_TO DO_
Each entry is to be given again precisely, and no picture may be carried over.

++++ INPUT

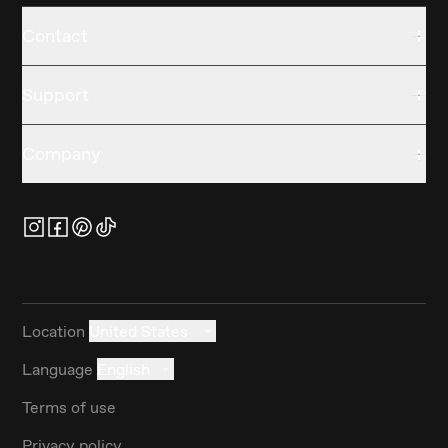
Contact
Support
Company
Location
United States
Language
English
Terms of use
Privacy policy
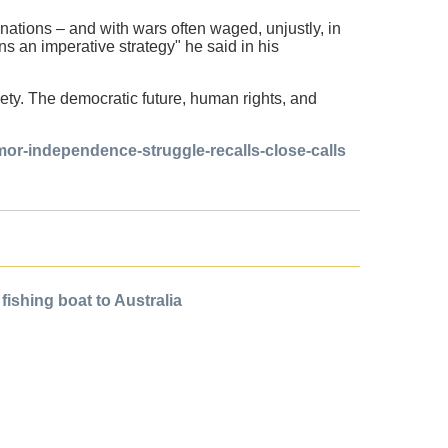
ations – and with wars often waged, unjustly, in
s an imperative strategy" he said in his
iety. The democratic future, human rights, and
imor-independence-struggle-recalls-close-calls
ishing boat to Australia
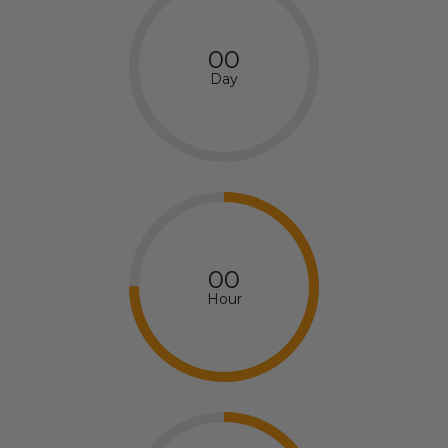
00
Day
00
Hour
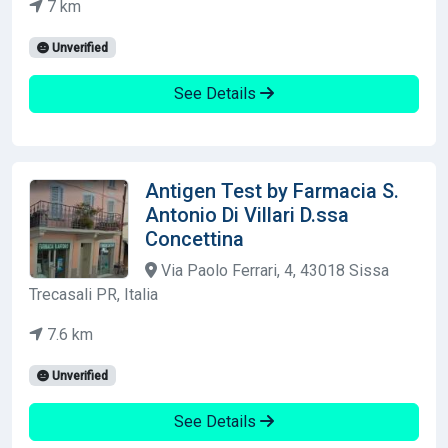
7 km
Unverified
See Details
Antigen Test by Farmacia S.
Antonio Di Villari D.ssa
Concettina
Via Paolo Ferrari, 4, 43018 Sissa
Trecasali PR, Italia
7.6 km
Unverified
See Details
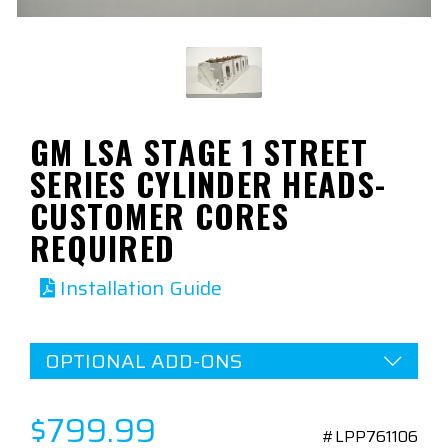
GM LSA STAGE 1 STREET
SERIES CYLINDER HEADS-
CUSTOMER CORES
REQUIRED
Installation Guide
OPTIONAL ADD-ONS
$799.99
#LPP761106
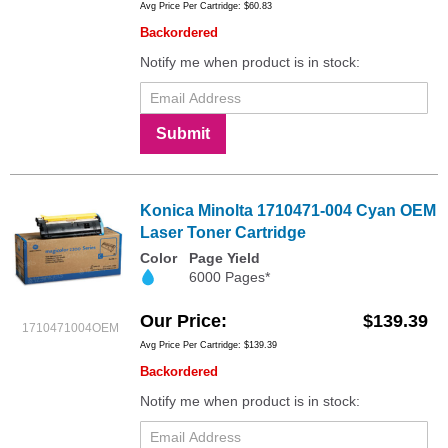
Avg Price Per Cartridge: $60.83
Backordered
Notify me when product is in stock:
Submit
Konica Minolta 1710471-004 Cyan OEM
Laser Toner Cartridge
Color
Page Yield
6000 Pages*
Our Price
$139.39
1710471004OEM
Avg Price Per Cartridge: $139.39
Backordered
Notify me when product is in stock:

++++++++

_ANSWER TO THIS PROBLEM_
Contact
Support
Company
Location
United States
Language
English
Terms of use
Privacy policy
ations – and with wars often waged, unjustly, in
s an imperative strategy" he said in his
iety. The democratic future, human rights, and
imor-independence-struggle-recalls-close-calls
ishing boat to Australia
00
Day
00
Hour
7 km
Unverified
See Details
Antigen Test by Farmacia S.
Antonio Di Villari D.ssa
Concettina
Via Paolo Ferrari, 4, 43018 Sissa
Trecasali PR, Italia
7.6 km
Unverified
See Details
GM LSA STAGE 1 STREET
SERIES CYLINDER HEADS-
CUSTOMER CORES
REQUIRED
Installation Guide
OPTIONAL ADD-ONS
$799.99
#LPP761106
Avg Price Per Cartridge: $60.83
Backordered
Notify me when product is in stock:
Submit
Konica Minolta 1710471-004 Cyan OEM
Laser Toner Cartridge
Color
Page Yield
6000 Pages*
Our Price
$139.39
1710471004OEM
Avg Price Per Cartridge: $139.39
Backordered
Notify me when product is in stock:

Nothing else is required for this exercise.